Champeaux and colleagues report on the outcomes from a single-institution study of 505 patients with WHO grade I cranial meningiomas who underwent treatment between 2003 and 2017. During the median follow-up period of 6.2 years (IQR, 2.8–9.5), 74 patients had meningioma recurrence or a meningioma-related death, whilst 84 patients died from other causes. The median age at death was 71.7 years (IQR, 59.6–78.6), and eight patients died within 1 month of surgery, and 29 within a year. Twenty-five patients had early recurrence requiring re-operating at a median 1.3 years (IQR, 0.2–2.6) after the first surgery. Eleven patients had progression to grade II or III meningioma. The authors performed a competing risk analysis, which takes into consideration that when death occurs due to other causes (e.g. myocardial infarction), it prevents the observation of the events of interest—namely meningioma recurrence or meningioma-related death. Based on analysis of their data, the absolute risk of WHO grade I meningioma recurrence or death is 16.2% at 5 years and 24.4% at 10 years. As expected, the factors for meningioma-related death or progression were venous sinus invasion, subtotal resection (defined as Simpson grade 4 or 5), and growth of residual tumour. The authors comment that this data can be used to rationalise follow-up and propose that when gross total resection (Simpson grades 1–3) is achieved, imaging surveillance for 3 years for convexity meningioma and 6 years for all other locations is required. When a subtotal resection is performed, then 8 years of imaging follow-up is sufficient if there is no evidence of meningioma progression.

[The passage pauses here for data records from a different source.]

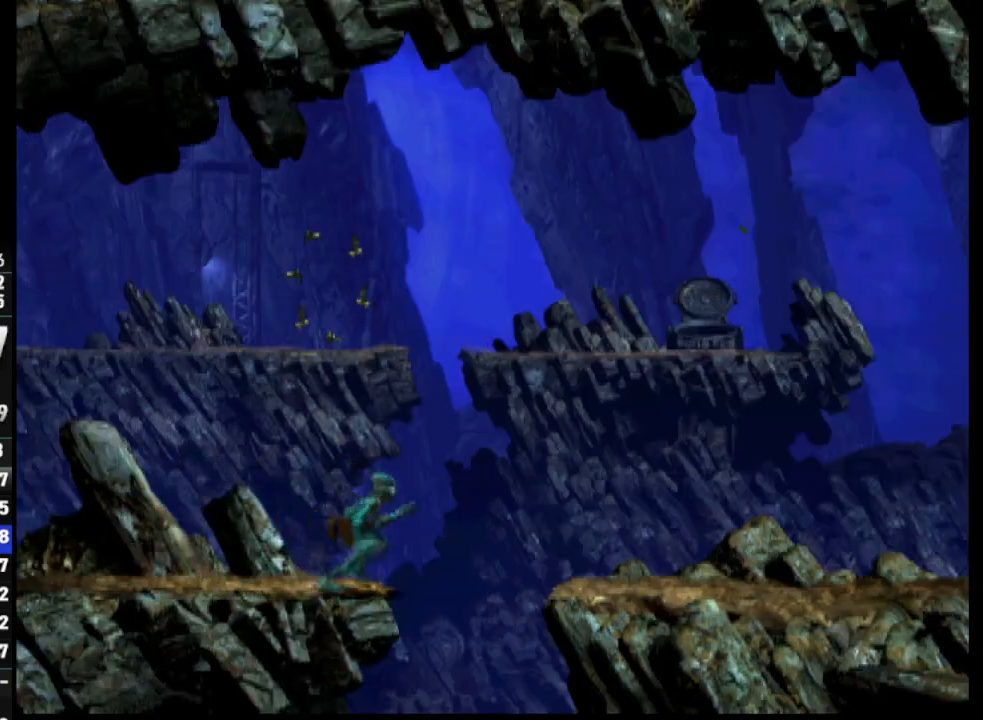
{"buttons": ["R1", "DPAD_RIGHT"], "left_stick": "center", "right_stick": "center", "events": [[117, "TRIANGLE", "up"]]}
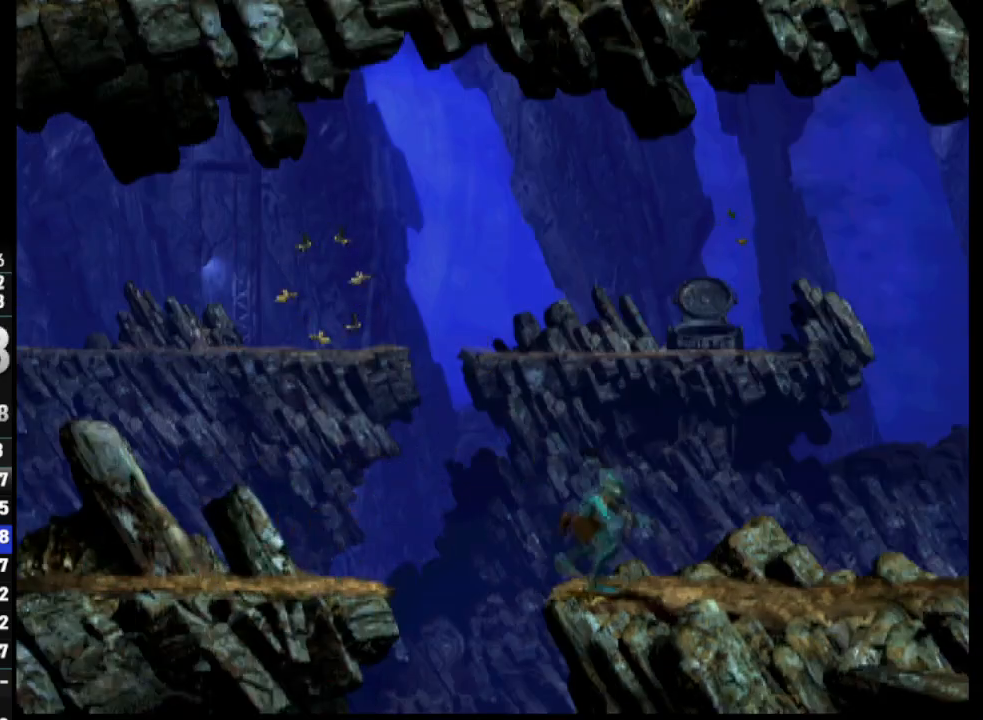
{"buttons": ["R1", "DPAD_RIGHT"], "left_stick": "center", "right_stick": "center", "events": []}
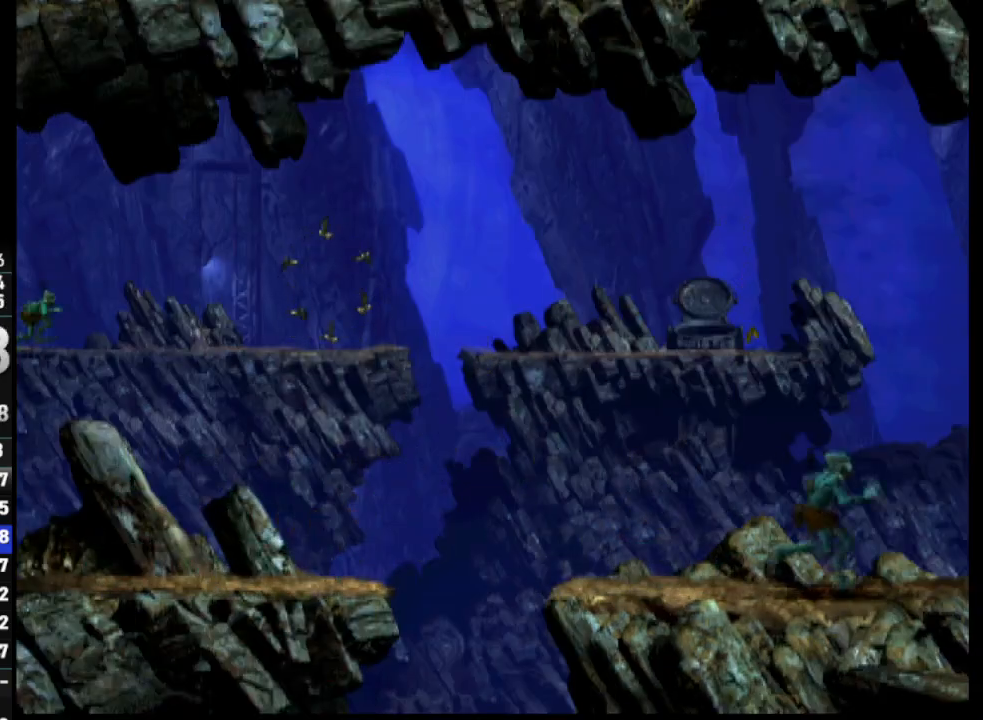
{"buttons": ["R1", "DPAD_RIGHT"], "left_stick": "center", "right_stick": "center", "events": []}
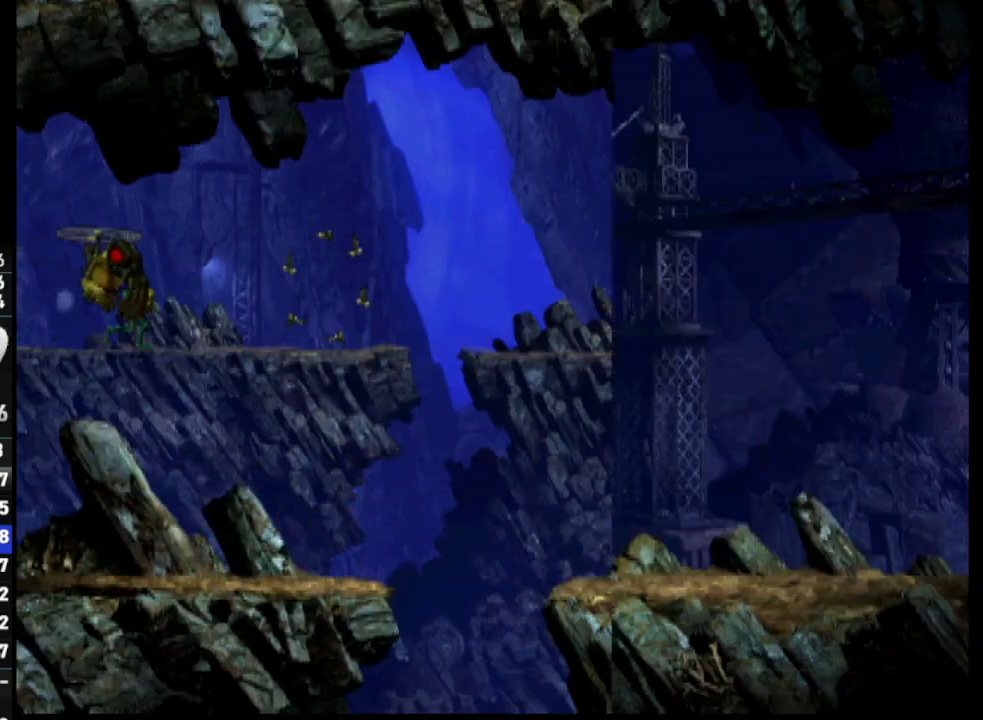
{"buttons": ["R1", "DPAD_RIGHT"], "left_stick": "center", "right_stick": "center", "events": []}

This study highlights several important points when considering the management for patients with grade I meningioma. Firstly, not all grade I meningioma behave in a ‘benign’ manner and early occurrence and progression can occur. These so-called clinical aggressive meningiomas (CAMs) cannot be readily identified using the current WHO classification; however, DNA methylation [9] and molecular profiling [10] may help to identify them in the future and allow us to predict recurrence risk [6]. This would ensure patients are considered for adjuvant radiotherapy to reduce the risk of recurrence, but until these molecular features are validated in external data sets and become embedded in routine practice, follow-up imaging is still required to monitor for early recurrence.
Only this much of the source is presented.